Listening to the news over the last few nights, and Brendan Nelson on Radio National Breakfast Thursday morning, I’ve found myself agog at the audacity of a coalition opposition attempting to pin the Rudd government for the country’s current economic situation.
Eleven, almost twelve years of inattention to the realities of boom-time Australia from 1996 to 2007, glad-handing the electorate with tax cuts come election time, failing to realise on Keating initiatives such as the superannuation guarantee scheme for the long term benefit of all Australians, seem to have entirely slipped the collective coalition memory. To every boom there is a bust, but for the Howardian politick, the sound of the good times rolling drowned out all warnings from the RBA.
Brendan Nelson, et al, now that they’ve had to abandon the government seats in the House, seem to also have abandoned reality. The reality which saw them thrown out of government because of rising interest rates and falling voter enthusiasm, among a plethora of other political ills. The seats they occupy on the opposition benches must be magnetic. They seem to have wiped clean the mental hard-drives of coalition members. They don’t remember the decade and more of largesse which kept them in power and the 12 separate warnings of impending economic distress from the Reserve Bank. If ignorance of the past is bliss, the federal opposition must be deliriously happy.
On Lateline we saw the alternative government’s court jester, Tony Abbott, claiming the country is dogged by a Prime Minister which no-one understands, primarily because he speaks fluent Mandarin. I can’t see the link, other than ardent jealousy on the part of Abbott. He claims nothing is happening to resolve the economic woes we currently experience, because Labor is obsessed with reviews, and committees. Frankly, I’d have thought investigating the innards of an ailing patient complaining of deep-seated pain would be the right thing for any doctor to be doing. Similarly with economic strategists investigating a less than desirable fiscal situation. Abbott would rather adopt the approach of “take two and don’t call me, I’ll call you”. Something of a hallmark of conservative politics in this country. It’s all just opportunistic politics, at best.
In order to fix something, it’s important to understand firstly just how broken it is, where it’s broken and how it broke before taking to the tools and wading blithely into the machinery. The coalition bags Grocery Choice and Fuel Watch, yet even the Western Australian opposition leader believes that Fuel Watch in that state serves a valid purpose in allowing the voting public access to information of value to them. Whether these schemes actually save people money is up to how people use the information provided. The important issue is the provision of the information.

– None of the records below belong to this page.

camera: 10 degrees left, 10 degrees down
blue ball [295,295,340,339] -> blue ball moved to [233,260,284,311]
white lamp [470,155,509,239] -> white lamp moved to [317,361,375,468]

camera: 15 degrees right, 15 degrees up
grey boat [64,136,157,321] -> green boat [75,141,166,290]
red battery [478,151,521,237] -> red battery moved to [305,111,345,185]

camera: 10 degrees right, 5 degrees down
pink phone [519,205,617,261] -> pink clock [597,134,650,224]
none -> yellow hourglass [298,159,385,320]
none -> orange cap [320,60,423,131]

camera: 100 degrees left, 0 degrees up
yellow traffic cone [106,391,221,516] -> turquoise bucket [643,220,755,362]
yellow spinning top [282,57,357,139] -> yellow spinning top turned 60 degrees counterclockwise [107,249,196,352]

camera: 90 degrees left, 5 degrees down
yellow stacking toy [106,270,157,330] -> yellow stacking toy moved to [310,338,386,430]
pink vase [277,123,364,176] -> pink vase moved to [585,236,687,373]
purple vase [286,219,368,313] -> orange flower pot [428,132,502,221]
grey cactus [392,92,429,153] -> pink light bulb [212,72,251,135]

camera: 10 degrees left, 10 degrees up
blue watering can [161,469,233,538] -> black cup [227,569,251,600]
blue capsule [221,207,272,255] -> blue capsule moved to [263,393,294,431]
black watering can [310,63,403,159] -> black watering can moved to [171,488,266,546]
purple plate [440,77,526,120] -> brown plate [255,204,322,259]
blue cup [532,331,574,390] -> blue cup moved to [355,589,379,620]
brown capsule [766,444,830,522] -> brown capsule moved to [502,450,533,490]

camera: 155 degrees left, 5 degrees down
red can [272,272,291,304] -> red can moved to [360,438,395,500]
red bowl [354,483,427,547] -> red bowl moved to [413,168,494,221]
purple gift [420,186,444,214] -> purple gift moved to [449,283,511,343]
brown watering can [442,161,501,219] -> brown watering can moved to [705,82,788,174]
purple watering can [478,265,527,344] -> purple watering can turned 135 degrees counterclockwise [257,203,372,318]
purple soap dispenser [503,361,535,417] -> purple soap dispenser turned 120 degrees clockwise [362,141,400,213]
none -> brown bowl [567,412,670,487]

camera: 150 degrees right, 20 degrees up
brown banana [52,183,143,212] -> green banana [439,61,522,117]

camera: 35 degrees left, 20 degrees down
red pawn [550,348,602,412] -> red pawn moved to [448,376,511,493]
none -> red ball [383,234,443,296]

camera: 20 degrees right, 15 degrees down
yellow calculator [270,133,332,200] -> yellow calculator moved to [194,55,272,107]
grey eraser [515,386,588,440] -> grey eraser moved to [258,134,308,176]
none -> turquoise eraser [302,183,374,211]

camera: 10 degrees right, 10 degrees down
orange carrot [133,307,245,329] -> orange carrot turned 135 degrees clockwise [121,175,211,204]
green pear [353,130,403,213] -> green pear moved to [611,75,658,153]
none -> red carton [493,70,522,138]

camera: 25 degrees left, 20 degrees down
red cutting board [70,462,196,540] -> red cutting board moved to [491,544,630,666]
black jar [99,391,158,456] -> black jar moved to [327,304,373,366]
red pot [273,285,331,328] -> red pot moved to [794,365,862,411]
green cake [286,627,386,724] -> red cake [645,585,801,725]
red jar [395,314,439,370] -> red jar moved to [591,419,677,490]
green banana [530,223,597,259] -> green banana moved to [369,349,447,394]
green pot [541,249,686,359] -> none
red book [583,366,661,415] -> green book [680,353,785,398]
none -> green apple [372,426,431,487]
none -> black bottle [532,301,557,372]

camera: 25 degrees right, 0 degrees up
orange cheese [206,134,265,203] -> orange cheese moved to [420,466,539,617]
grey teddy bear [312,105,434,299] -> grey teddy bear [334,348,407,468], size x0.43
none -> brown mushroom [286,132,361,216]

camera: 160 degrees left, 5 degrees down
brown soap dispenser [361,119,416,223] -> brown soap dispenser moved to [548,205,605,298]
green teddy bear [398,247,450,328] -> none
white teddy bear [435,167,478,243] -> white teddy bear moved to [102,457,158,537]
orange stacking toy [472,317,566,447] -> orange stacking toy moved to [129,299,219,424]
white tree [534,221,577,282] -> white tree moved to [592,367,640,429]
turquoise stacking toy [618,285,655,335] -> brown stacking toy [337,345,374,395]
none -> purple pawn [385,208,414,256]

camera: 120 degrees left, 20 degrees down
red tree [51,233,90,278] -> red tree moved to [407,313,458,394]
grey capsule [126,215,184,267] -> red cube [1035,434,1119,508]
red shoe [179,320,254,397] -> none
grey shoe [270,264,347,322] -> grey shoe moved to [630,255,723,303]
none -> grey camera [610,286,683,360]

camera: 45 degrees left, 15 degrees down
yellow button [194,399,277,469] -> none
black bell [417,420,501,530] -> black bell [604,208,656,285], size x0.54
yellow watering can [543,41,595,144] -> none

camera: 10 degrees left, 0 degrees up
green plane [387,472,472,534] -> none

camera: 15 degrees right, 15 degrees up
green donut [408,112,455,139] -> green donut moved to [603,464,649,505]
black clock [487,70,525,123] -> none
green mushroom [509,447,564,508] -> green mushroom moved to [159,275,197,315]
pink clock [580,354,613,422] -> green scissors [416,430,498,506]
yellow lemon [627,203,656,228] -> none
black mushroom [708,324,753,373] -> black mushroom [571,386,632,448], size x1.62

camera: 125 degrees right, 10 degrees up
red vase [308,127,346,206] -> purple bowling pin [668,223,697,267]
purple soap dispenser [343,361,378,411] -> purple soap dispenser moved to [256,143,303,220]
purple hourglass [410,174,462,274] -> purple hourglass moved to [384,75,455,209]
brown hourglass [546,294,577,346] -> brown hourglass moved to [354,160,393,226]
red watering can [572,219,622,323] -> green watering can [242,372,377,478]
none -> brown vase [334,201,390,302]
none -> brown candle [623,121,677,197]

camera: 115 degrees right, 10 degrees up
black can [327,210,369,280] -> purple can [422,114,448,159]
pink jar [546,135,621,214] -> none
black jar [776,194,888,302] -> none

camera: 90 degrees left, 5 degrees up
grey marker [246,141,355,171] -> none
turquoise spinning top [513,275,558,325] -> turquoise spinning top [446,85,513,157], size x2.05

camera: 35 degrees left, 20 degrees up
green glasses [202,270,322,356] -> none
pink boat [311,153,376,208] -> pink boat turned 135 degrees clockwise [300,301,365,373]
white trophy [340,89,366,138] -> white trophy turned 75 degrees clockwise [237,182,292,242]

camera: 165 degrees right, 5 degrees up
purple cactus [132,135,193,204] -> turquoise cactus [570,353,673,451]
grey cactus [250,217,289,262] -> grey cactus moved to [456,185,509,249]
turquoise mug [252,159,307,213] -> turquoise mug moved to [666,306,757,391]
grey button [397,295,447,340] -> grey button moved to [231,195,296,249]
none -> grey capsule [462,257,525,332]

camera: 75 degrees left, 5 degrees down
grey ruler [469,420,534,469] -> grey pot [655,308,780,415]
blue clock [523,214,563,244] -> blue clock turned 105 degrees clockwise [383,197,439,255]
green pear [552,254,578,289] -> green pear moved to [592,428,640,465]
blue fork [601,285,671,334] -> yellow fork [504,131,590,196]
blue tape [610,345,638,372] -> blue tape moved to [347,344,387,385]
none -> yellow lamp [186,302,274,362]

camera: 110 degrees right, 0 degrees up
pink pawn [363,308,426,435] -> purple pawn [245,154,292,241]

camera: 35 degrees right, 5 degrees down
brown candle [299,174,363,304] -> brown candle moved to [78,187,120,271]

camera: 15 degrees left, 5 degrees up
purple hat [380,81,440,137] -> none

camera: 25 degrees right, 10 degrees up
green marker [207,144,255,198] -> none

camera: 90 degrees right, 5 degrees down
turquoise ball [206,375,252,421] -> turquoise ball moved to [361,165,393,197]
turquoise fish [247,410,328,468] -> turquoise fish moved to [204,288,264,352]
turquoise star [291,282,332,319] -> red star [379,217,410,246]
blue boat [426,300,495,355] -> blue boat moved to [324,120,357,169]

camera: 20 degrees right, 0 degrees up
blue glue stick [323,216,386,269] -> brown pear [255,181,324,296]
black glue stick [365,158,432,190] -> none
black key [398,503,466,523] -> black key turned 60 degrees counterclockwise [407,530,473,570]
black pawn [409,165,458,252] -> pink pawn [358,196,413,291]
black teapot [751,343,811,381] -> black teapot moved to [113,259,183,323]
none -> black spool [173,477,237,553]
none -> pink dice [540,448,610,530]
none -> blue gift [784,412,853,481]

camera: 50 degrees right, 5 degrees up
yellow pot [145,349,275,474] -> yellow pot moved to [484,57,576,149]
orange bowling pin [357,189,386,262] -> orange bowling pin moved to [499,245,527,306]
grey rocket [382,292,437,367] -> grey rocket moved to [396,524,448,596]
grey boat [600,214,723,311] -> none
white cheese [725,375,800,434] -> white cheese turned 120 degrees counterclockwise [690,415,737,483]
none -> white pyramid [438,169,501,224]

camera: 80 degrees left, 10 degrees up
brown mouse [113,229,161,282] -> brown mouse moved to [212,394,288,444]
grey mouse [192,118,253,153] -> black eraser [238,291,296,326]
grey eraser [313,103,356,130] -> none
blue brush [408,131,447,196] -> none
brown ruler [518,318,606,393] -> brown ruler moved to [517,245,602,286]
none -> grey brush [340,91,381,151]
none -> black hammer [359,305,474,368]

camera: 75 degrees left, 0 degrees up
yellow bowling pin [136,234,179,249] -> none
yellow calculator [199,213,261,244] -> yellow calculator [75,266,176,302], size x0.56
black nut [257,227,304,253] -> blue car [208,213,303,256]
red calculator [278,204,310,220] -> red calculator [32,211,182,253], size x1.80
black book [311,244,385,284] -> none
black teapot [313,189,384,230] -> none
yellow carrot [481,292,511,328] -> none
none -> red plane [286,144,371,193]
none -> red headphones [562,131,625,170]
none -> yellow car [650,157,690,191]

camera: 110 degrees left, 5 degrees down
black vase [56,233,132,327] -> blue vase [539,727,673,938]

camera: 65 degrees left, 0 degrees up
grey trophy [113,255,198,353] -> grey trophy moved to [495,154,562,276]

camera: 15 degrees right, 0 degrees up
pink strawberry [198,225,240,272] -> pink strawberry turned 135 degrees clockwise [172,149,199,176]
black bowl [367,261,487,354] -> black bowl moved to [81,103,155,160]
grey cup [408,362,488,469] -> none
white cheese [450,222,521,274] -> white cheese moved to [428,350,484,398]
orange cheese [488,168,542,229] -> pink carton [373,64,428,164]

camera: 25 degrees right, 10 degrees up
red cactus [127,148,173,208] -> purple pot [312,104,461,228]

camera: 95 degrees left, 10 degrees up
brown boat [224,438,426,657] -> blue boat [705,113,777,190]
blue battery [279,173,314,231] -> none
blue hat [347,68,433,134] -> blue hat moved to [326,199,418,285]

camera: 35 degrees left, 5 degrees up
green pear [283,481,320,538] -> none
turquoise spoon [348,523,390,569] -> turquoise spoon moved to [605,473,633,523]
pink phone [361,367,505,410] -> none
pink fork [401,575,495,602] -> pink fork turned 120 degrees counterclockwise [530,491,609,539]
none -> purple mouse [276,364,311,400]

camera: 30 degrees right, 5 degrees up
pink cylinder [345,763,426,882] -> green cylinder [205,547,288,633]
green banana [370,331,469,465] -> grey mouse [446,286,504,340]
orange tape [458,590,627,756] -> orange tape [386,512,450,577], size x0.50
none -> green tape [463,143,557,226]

I don’t agree with additional taxes, but I’m not in the least impacted by more costly alco-pops and certainly can’t afford to buy cars costing more than $58,000. I’d suggest I’m merely one of millions of other bog-standard Australian voters. Those who wish to, and can, should pay for the privilege. It’s a simple formula. As for increasing the luxury car tax percentage being a brake on innovation, I’m yet to see any concrete evidence that lower tariffs on Landcruiser Sahara’s is going to ease our climate change worries.
We’re now nine months into the Rudd government’s first term. We’ve a ways to go before any judgments on its economic credentials can rightfully be passed. Yes, there has been symbolism more than content, to date, but that symbolism is what the voters elected the new government for. There can be no escaping that point. Some symbolism was, and still is, necessary. I believe no valid economic judgments can be properly made until year three. The current global downturn would have eased a little by then and Australia’s two-tier economy would have either split further, or evened out as a result of government initiatives. If not, we’ll have good reasons to whinge at that point because a lot of us will genuinely be worse off. Right now it’s wait and see, steady as she goes. Right now, it’s time for the Rudd government to start putting it’s act into gear. As Paul Keating opined, time to start that narrative. Tell the nation where it’s heading, and why. Delaying longer only leaves the government open to genuine attacks due to inaction. The current crop of opposition attacks are feathers being whipped against rhino hide. Further delays might see those feathers become sharp needles.